[Exercise description] Copy, exactly and without additions, every line in the records below from the one holding "Dies bewirkt, dass" through the one holding "Hingegen bei den", both ends included.

(Document images with source code)
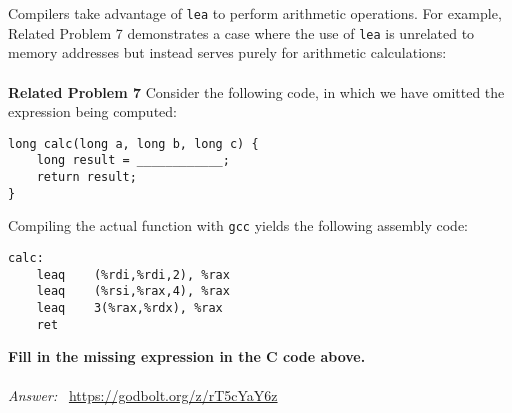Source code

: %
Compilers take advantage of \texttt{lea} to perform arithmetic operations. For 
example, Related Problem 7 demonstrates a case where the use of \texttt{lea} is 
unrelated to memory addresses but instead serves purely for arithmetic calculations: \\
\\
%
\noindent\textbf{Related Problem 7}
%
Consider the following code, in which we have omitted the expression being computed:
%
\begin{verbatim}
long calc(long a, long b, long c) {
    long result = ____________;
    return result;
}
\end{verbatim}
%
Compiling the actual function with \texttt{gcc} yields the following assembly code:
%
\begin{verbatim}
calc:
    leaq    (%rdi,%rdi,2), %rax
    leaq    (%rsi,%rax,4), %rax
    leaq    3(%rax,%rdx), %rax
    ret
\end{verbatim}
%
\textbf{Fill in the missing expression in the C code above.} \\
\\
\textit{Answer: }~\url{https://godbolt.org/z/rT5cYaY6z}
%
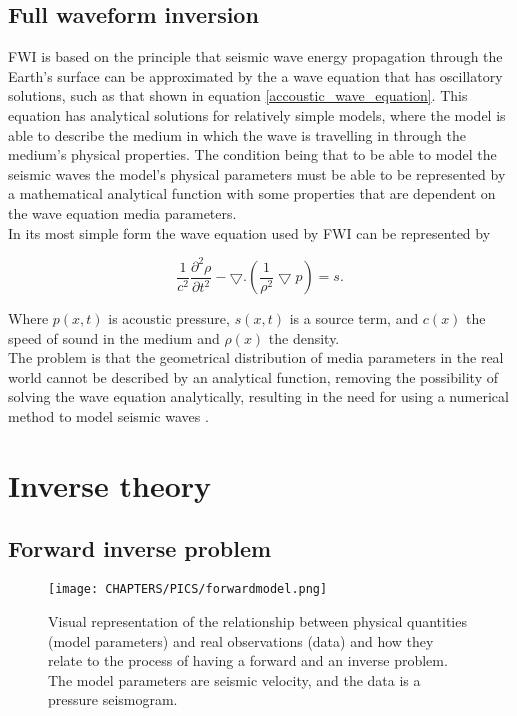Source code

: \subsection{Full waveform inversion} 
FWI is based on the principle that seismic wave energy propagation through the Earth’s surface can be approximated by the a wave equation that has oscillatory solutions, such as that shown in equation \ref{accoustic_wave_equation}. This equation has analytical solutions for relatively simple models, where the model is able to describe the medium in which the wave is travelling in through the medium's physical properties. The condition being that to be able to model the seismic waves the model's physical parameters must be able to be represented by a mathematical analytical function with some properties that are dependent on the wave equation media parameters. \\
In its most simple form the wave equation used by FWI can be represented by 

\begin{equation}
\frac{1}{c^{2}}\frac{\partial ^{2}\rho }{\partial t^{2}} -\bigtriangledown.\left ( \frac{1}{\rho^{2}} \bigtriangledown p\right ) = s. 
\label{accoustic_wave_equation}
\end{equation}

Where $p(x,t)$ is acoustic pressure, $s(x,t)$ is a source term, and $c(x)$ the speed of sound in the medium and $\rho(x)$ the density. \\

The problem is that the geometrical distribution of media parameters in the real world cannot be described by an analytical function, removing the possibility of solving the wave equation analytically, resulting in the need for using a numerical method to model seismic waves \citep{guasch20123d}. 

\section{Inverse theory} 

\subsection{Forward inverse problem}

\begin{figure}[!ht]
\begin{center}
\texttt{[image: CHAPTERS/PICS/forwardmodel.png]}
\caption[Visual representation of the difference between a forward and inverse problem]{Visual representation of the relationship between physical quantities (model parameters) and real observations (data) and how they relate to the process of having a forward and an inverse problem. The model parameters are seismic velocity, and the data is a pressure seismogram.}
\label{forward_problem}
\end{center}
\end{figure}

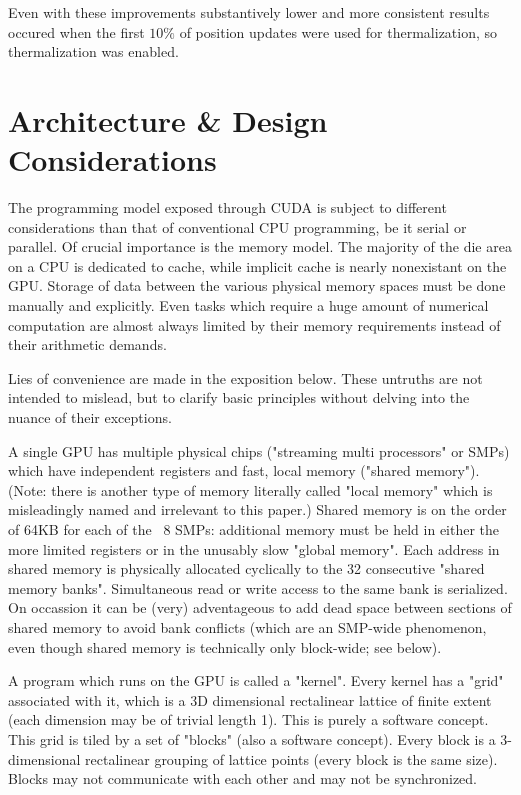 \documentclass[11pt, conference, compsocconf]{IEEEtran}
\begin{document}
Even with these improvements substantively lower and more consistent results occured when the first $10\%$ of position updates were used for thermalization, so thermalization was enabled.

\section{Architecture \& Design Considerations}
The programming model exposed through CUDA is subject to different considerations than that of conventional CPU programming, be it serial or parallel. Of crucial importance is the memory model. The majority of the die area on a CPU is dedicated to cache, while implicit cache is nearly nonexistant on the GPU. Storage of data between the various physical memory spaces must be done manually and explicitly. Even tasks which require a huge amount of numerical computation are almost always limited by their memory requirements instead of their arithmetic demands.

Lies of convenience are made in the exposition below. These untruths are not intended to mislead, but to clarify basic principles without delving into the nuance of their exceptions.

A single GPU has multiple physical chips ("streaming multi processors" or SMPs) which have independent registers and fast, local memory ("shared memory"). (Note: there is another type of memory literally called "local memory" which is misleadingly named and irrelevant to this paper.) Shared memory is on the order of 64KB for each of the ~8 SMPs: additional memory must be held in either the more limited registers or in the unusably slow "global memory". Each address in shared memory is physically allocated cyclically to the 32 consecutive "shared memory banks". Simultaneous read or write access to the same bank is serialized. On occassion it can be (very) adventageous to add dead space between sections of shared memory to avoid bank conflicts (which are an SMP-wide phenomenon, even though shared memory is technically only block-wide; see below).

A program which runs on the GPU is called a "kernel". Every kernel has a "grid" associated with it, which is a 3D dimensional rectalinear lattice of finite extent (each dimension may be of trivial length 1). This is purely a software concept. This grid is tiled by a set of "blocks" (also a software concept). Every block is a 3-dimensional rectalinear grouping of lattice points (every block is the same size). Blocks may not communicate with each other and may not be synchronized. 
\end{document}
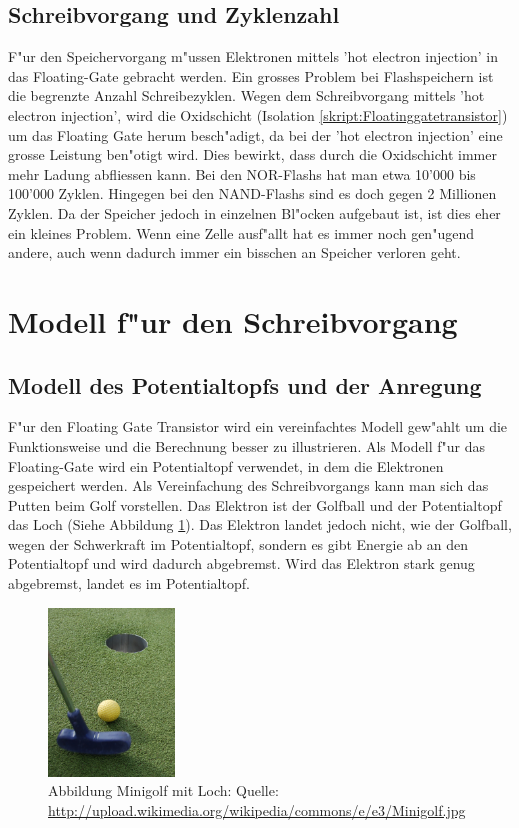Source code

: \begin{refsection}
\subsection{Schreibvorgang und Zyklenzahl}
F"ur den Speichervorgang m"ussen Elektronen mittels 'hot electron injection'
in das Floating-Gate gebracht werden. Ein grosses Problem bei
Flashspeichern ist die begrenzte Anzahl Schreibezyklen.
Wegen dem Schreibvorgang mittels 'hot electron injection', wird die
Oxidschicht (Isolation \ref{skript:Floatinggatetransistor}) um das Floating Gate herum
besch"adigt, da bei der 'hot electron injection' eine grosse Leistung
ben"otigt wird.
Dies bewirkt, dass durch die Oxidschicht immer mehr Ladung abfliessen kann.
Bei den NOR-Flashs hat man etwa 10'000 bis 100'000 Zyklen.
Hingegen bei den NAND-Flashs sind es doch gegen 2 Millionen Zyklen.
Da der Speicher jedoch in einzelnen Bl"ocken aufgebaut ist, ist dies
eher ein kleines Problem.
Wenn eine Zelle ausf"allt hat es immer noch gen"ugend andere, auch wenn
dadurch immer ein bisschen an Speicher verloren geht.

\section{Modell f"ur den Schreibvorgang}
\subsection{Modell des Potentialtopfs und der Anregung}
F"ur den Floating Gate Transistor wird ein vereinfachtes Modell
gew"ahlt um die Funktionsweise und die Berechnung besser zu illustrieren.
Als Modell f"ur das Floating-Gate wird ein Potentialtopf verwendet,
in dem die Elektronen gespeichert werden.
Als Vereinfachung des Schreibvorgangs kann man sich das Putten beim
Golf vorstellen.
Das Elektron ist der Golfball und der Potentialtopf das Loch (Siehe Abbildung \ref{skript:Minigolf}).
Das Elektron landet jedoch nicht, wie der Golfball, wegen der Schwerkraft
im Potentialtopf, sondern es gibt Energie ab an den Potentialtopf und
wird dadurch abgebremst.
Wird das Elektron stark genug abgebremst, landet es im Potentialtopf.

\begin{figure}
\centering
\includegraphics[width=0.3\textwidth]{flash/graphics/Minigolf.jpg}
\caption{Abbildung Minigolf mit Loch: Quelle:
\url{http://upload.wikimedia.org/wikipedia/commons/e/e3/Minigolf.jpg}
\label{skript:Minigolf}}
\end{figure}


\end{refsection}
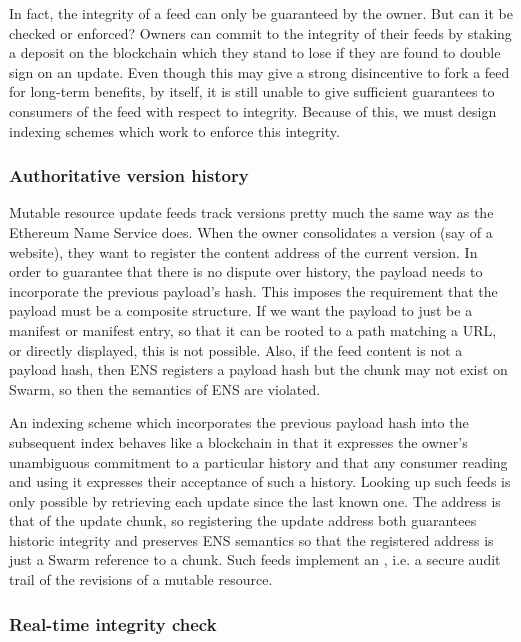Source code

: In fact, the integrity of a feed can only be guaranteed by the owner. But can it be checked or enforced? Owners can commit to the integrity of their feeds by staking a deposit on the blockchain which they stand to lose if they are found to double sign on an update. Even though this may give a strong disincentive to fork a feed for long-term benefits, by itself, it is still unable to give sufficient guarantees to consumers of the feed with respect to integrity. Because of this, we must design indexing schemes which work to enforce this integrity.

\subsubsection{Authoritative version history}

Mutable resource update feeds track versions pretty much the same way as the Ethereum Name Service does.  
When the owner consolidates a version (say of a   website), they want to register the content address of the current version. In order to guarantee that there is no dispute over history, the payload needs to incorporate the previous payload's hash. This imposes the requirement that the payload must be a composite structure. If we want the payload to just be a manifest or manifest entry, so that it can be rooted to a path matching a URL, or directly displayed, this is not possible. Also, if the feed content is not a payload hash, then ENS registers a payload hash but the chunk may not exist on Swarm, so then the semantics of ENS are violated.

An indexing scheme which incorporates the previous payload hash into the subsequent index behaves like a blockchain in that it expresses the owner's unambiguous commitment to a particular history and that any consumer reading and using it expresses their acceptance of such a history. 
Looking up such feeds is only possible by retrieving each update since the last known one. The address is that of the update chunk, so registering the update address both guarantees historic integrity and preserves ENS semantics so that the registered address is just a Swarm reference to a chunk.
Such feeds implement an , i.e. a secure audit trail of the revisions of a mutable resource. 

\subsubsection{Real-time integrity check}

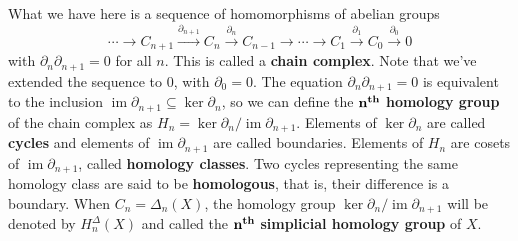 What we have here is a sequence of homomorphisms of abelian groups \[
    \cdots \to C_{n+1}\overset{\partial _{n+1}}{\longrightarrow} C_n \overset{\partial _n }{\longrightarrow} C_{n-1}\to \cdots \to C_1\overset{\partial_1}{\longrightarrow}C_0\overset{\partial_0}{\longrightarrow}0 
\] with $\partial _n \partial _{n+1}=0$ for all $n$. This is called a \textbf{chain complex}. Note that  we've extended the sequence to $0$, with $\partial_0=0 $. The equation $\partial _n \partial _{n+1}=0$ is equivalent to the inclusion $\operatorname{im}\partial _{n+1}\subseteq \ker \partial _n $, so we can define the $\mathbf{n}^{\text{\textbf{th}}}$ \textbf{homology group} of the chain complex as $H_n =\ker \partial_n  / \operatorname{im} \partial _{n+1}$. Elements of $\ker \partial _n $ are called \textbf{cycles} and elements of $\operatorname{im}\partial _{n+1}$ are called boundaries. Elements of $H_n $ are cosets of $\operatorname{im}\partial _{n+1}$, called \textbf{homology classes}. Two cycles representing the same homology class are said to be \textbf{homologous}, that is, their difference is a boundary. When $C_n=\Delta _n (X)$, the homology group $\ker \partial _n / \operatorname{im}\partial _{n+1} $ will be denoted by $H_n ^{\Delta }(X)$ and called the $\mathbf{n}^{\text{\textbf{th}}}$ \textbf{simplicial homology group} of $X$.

[Result]
Dies bewirkt, dass durch die Oxidschicht immer mehr Ladung abfliessen kann.
Bei den NOR-Flashs hat man etwa 10'000 bis 100'000 Zyklen.
Hingegen bei den NAND-Flashs sind es doch gegen 2 Millionen Zyklen.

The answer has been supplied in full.